A shop sells 3 T-shirts and 2 shorts for $9.20. It also sells 4 T-shirts
and 5 shorts for $18.10. James spent $348 on a number of shorts and
T-shirts in the ratio of 3:5 respectively.
(a) Find the cost of one shorts.
(b) How many shorts did James buy?
3t+2s = 9.20
4t+5s = 18.10
solve for t and s as usual.
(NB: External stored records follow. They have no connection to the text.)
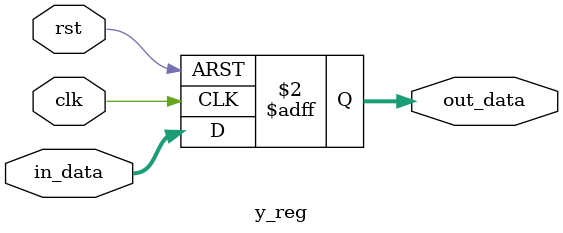
<source format=v>
`timescale 1ns / 1ps


module y_reg (
    input clk,
    input rst,
    input [31:0] in_data,
    output reg [31:0] out_data
);

  always @(posedge clk or posedge rst) begin
    if (rst)
      out_data <= 32'd0;
    else
      out_data <= in_data;
  end
endmodule
</source>
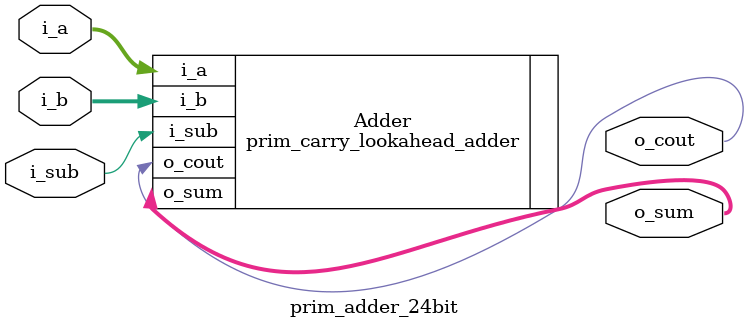
<source format=sv>
module prim_adder_24bit(
    input  logic [23:0] i_a,
    input  logic [23:0] i_b,
    input  logic        i_sub,
    output logic [23:0] o_sum,
    output logic        o_cout
);

prim_carry_lookahead_adder #(.WIDTH(24)) Adder(
    .i_a   (i_a)   ,
    .i_b   (i_b)   ,
    .i_sub (i_sub) ,
    .o_sum (o_sum) ,
    .o_cout(o_cout)
);



endmodule : prim_adder_24bit

</source>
Then use those values in
t*3x + s*5x = 348
solve for x
he bought 3x shorts
3t + 2s = 920
4t + 5s = 1810
1st times 4 ---> 12t + 8s = 3680
2nd times 3 ---> 12t + 15s = 5430
subtract them:
7s = 1750
s = 250
then subbing back, t = 140
A t-shirt costs $1.40, and shorts cost $2.50
James shorts and t-shiprts in ratio of 3:5 or 3x : 5x
3x(250) + 5x(140) = 34800
1450x = 34800
x = 24
so he bought 3(24) shorts and 5(24) t-hirts
= 72 shorts, 120 t-shirts
check:
72(250) + 120(140) = 34800 , looks good
To find the cost of one shorts and the number of shorts James bought, we can set up a system of equations based on the information given.
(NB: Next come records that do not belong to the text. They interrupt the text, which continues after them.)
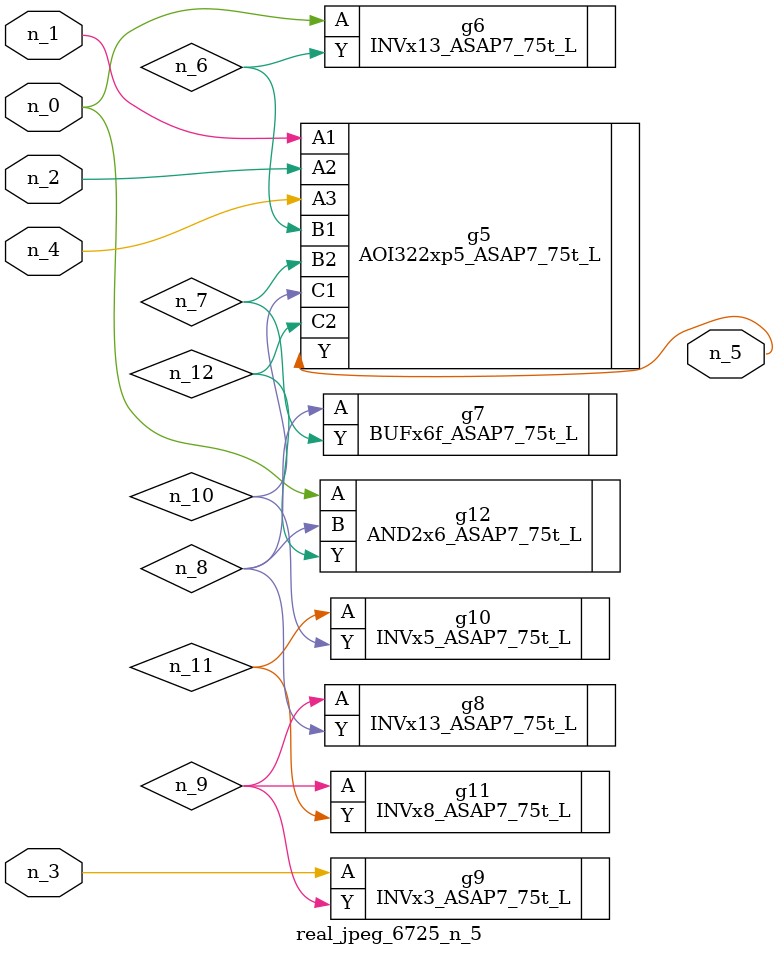
<source format=v>
module real_jpeg_6725_n_5 (n_4, n_0, n_1, n_2, n_3, n_5);

input n_4;
input n_0;
input n_1;
input n_2;
input n_3;

output n_5;

wire n_12;
wire n_8;
wire n_11;
wire n_6;
wire n_7;
wire n_10;
wire n_9;

INVx13_ASAP7_75t_L g6 ( 
.A(n_0),
.Y(n_6)
);

AND2x6_ASAP7_75t_L g12 ( 
.A(n_0),
.B(n_8),
.Y(n_12)
);

AOI322xp5_ASAP7_75t_L g5 ( 
.A1(n_1),
.A2(n_2),
.A3(n_4),
.B1(n_6),
.B2(n_7),
.C1(n_10),
.C2(n_12),
.Y(n_5)
);

INVx3_ASAP7_75t_L g9 ( 
.A(n_3),
.Y(n_9)
);

BUFx6f_ASAP7_75t_L g7 ( 
.A(n_8),
.Y(n_7)
);

INVx13_ASAP7_75t_L g8 ( 
.A(n_9),
.Y(n_8)
);

INVx8_ASAP7_75t_L g11 ( 
.A(n_9),
.Y(n_11)
);

INVx5_ASAP7_75t_L g10 ( 
.A(n_11),
.Y(n_10)
);


endmodule
</source>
Let's assign variables to the cost of one shorts and T-shirt, respectively:
- Cost of one shorts = x
- Cost of one T-shirt = y
From the first statement, we know that the shop sells 3 T-shirts and 2 shorts for $9.20. This can be written as the equation:
3y + 2x = 9.20 (Equation 1)
From the second statement, we know that the shop sells 4 T-shirts and 5 shorts for $18.10. This can be written as the equation:
4y + 5x = 18.10 (Equation 2)
Now, we can solve this system of equations to find the values of x and y.
To solve this system of equations, we can use the method of substitution. We can solve Equation 1 for y and substitute it into Equation 2.
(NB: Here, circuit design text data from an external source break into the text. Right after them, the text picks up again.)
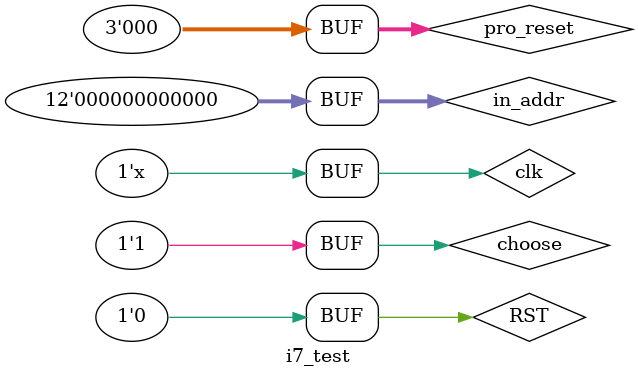
<source format=v>
module i7_test();
	reg clk,RST;
	reg [2:0]pro_reset;
	reg [11:0]in_addr;
    reg choose;
	wire [15:0]leds;
	wire [7:0]SEG;
    wire [7:0]AN;
    initial begin
    	clk = 0;
    	RST = 0;
    	pro_reset = 0;
    	in_addr = 12'b0;
        choose = 1;
        //下为iverilog+gtkwave调试所需的语句
    	$monitor("At time %t, ocnt = %d", $time, clk);
    	$dumpfile("counter_test.vcd");
		$dumpvars(0, i7test);
    end
    always #5 clk = ~clk;
	i7_6700k i7test(clk,RST,pro_reset,in_addr,choose,leds,SEG,AN);
endmodule
</source>
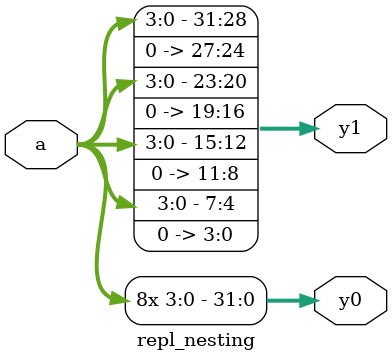
<source format=v>
module repl_nesting(
  input  wire [3:0] a,
  output wire [31:0] y0,
  output wire [31:0] y1
);
  assign y0 = {8{a}};             // replicate a 4-bit value 8 times
  assign y1 = {4{{a, 4'h0}}};     // replicate an 8-bit concat 4 times
endmodule

</source>
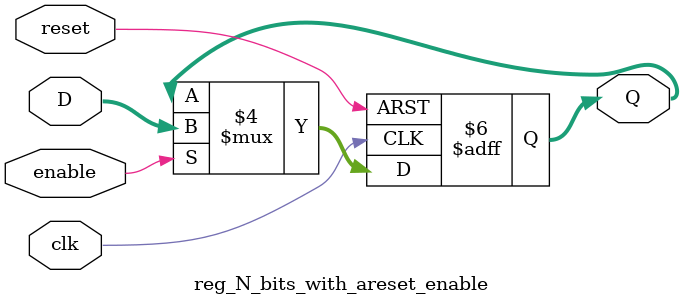
<source format=v>
module reg_N_bits_with_areset_enable(
	input reset, clk, enable,
	input [N-1:0] D,
	output reg [N-1:0] Q);
	
	parameter N = 8;
		
	always @(posedge clk, negedge reset)
		if (!reset)
			Q = 0;
		else if (enable)
			Q = D;
		else
			Q = Q;
		
endmodule

</source>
Solving Equation 1 for y, we get:
3y = 9.20 - 2x
y = (9.20 - 2x)/3 (Equation 3)
Substituting Equation 3 into Equation 2, we have:
4(9.20 - 2x)/3 + 5x = 18.10
Now, we can solve this equation for x.
Multiplying through by 3 to get rid of the fraction, we have:
4(9.20 - 2x) + 15x = 54.30
36.80 - 8x + 15x = 54.30
7x = 17.50
x = 17.50/7
x ≈ 2.50
So, the cost of one shorts is approximately $2.50.
Now, we can substitute the value of x back into Equation 3 to find y:
y = (9.20 - 2(2.50))/3
y = (9.20 - 5)/3
y = 4.20/3
y ≈ 1.40
So, the cost of one T-shirt is approximately $1.40.
Next, we can find the number of shorts James bought. We know that James spent $348 on a number of shorts and T-shirts in the ratio of 3:5 respectively.
Let's assume James bought 3k shorts and 5k T-shirts, where k is a constant.
The total amount James spent can be expressed as:
3k * (cost of one shorts) + 5k * (cost of one T-shirt) = $348
Substituting the values we found earlier:
3k * 2.50 + 5k * 1.40 = 348
7.50k + 7k = 348
14.50k = 348
k = 348/14.50
k ≈ 24
So, James bought approximately 3k shorts, which is approximately 3 * 24 = 72 shorts.
To summarize:
(a) The cost of one shorts is approximately $2.50.
(b) James bought approximately 72 shorts.